(Source texts of formatted documents)
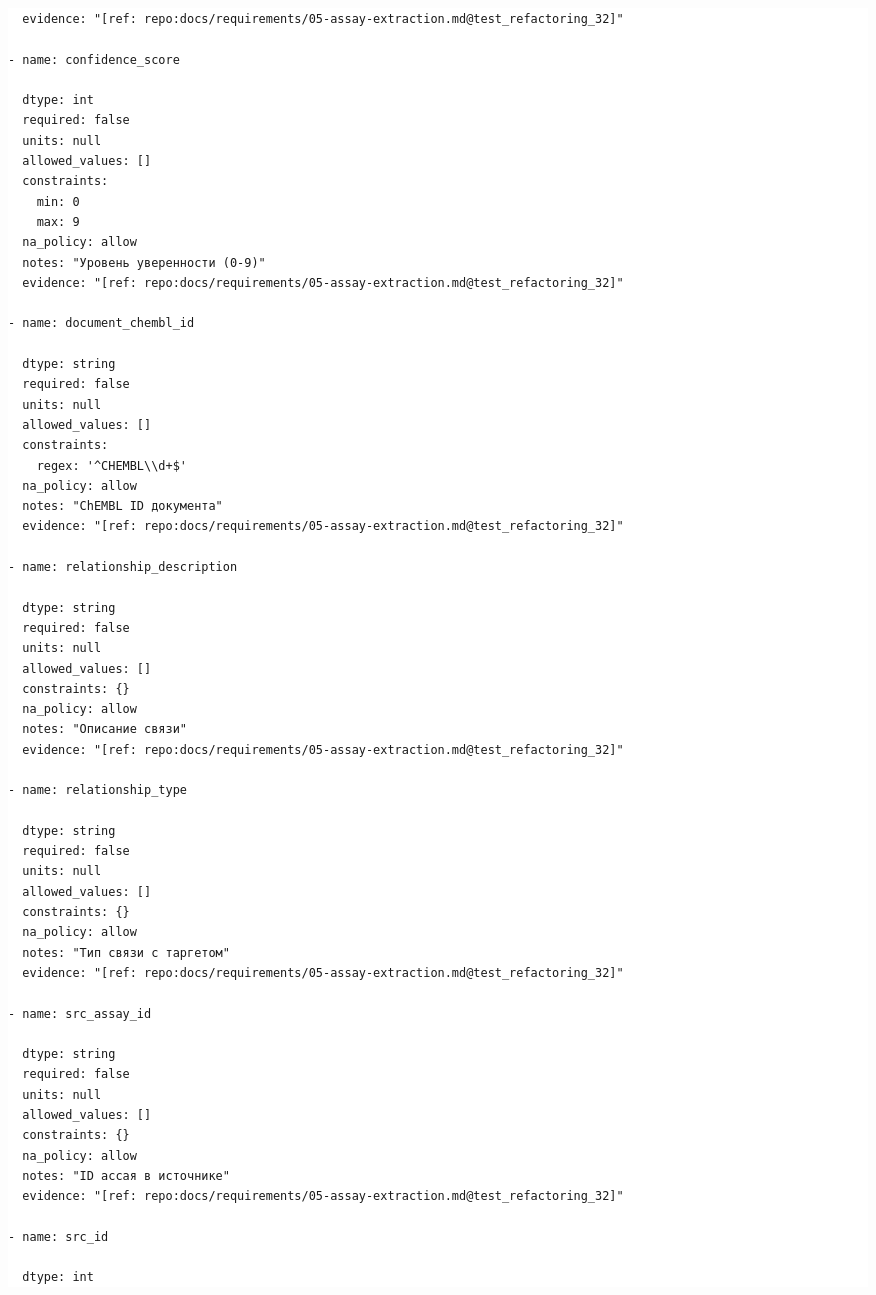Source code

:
 ```text
  evidence: "[ref: repo:docs/requirements/05-assay-extraction.md@test_refactoring_32]"

- name: confidence_score

  dtype: int
  required: false
  units: null
  allowed_values: []
  constraints:
    min: 0
    max: 9
  na_policy: allow
  notes: "Уровень уверенности (0-9)"
  evidence: "[ref: repo:docs/requirements/05-assay-extraction.md@test_refactoring_32]"

- name: document_chembl_id

  dtype: string
  required: false
  units: null
  allowed_values: []
  constraints:
    regex: '^CHEMBL\\d+$'
  na_policy: allow
  notes: "ChEMBL ID документа"
  evidence: "[ref: repo:docs/requirements/05-assay-extraction.md@test_refactoring_32]"

- name: relationship_description

  dtype: string
  required: false
  units: null
  allowed_values: []
  constraints: {}
  na_policy: allow
  notes: "Описание связи"
  evidence: "[ref: repo:docs/requirements/05-assay-extraction.md@test_refactoring_32]"

- name: relationship_type

  dtype: string
  required: false
  units: null
  allowed_values: []
  constraints: {}
  na_policy: allow
  notes: "Тип связи с таргетом"
  evidence: "[ref: repo:docs/requirements/05-assay-extraction.md@test_refactoring_32]"

- name: src_assay_id

  dtype: string
  required: false
  units: null
  allowed_values: []
  constraints: {}
  na_policy: allow
  notes: "ID ассая в источнике"
  evidence: "[ref: repo:docs/requirements/05-assay-extraction.md@test_refactoring_32]"

- name: src_id

  dtype: int
```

● Exercise directions: The reply is to be all the records above, transcribed exactly, with no pictures.

● Reply to the exercise:
Source code

:
 ```text
  evidence: "[ref: repo:docs/requirements/05-assay-extraction.md@test_refactoring_32]"

- name: confidence_score

  dtype: int
  required: false
  units: null
  allowed_values: []
  constraints:
    min: 0
    max: 9
  na_policy: allow
  notes: "Уровень уверенности (0-9)"
  evidence: "[ref: repo:docs/requirements/05-assay-extraction.md@test_refactoring_32]"

- name: document_chembl_id

  dtype: string
  required: false
  units: null
  allowed_values: []
  constraints:
    regex: '^CHEMBL\\d+$'
  na_policy: allow
  notes: "ChEMBL ID документа"
  evidence: "[ref: repo:docs/requirements/05-assay-extraction.md@test_refactoring_32]"

- name: relationship_description

  dtype: string
  required: false
  units: null
  allowed_values: []
  constraints: {}
  na_policy: allow
  notes: "Описание связи"
  evidence: "[ref: repo:docs/requirements/05-assay-extraction.md@test_refactoring_32]"

- name: relationship_type

  dtype: string
  required: false
  units: null
  allowed_values: []
  constraints: {}
  na_policy: allow
  notes: "Тип связи с таргетом"
  evidence: "[ref: repo:docs/requirements/05-assay-extraction.md@test_refactoring_32]"

- name: src_assay_id

  dtype: string
  required: false
  units: null
  allowed_values: []
  constraints: {}
  na_policy: allow
  notes: "ID ассая в источнике"
  evidence: "[ref: repo:docs/requirements/05-assay-extraction.md@test_refactoring_32]"

- name: src_id

  dtype: int
```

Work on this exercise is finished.